Task item
Each line below should be retyped exactly, with no pictures.

────────

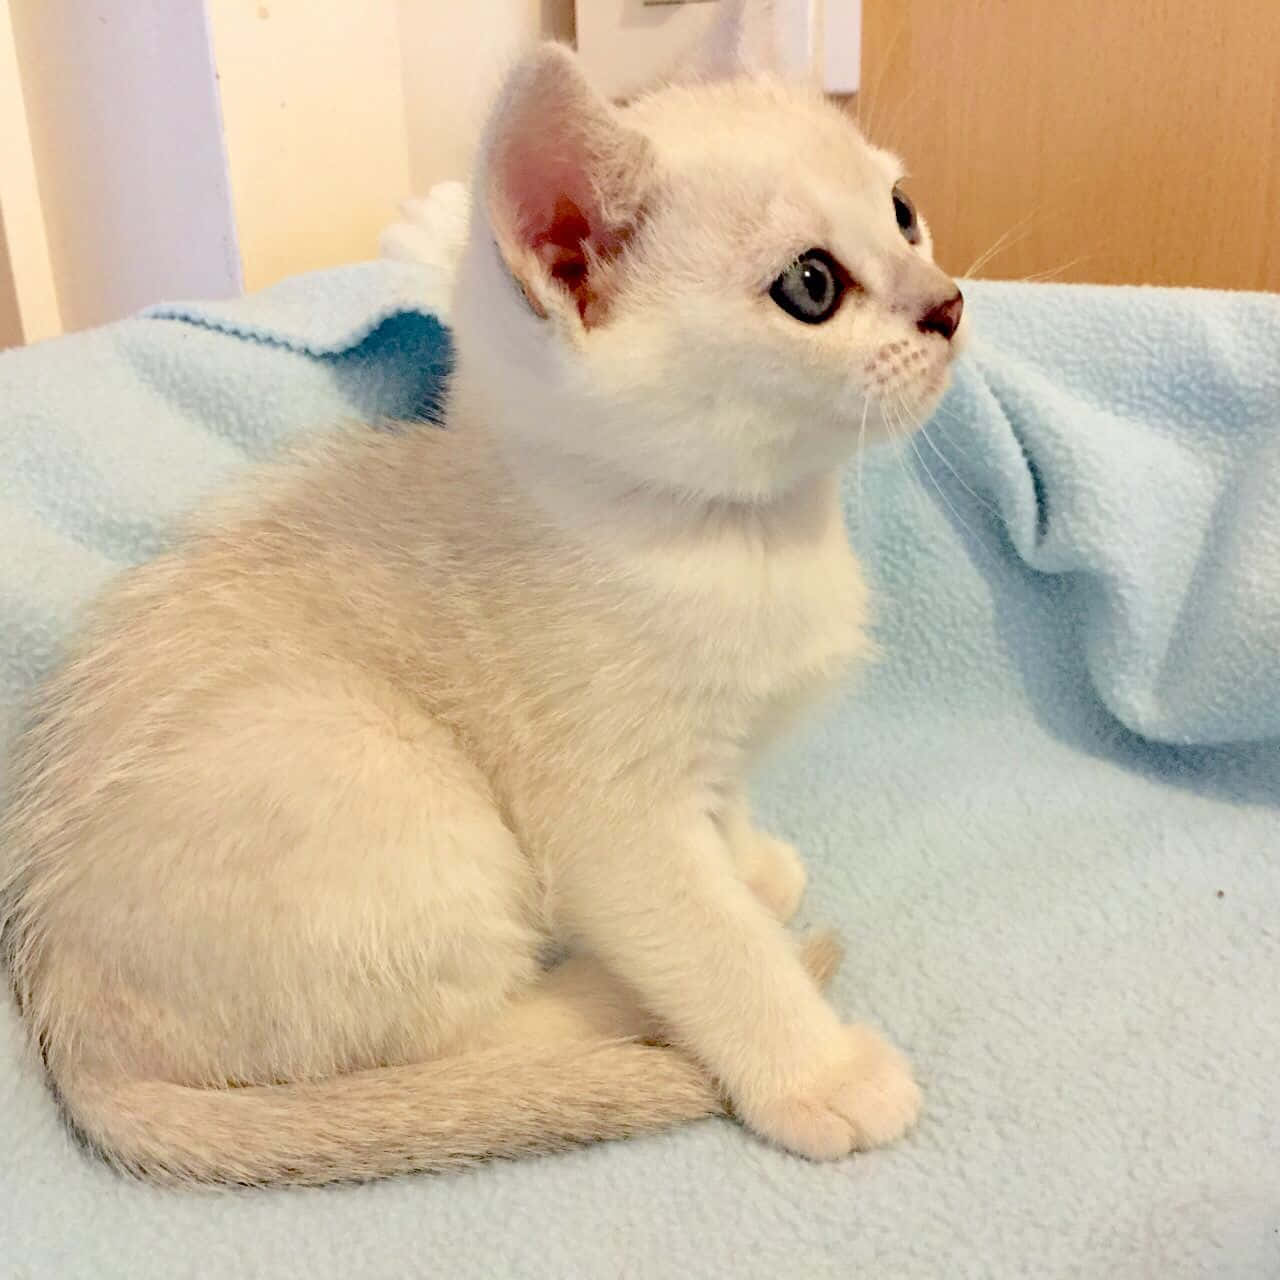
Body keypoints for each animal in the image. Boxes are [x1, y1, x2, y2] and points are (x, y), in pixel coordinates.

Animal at [0, 0, 962, 1182]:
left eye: (902, 213)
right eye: (812, 286)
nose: (948, 305)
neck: (746, 536)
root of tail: (73, 1037)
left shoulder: (716, 738)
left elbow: (726, 812)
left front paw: (748, 863)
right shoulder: (611, 813)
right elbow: (709, 940)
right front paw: (814, 1064)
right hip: (384, 781)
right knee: (442, 1047)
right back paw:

────────

Answer space
Body keypoints for each animal in the image. Boxes are [x1, y1, x2, y2] and points are (x, y), in pixel coordinates.

Animal at [0, 0, 962, 1182]:
left eye: (902, 213)
right eye: (812, 286)
nose: (948, 305)
neck: (746, 536)
root of tail: (73, 1037)
left shoulder: (716, 738)
left elbow: (726, 812)
left front paw: (748, 863)
right shoulder: (611, 813)
right elbow: (709, 940)
right front paw: (814, 1064)
right hip: (384, 781)
right knee: (442, 1047)
right back paw:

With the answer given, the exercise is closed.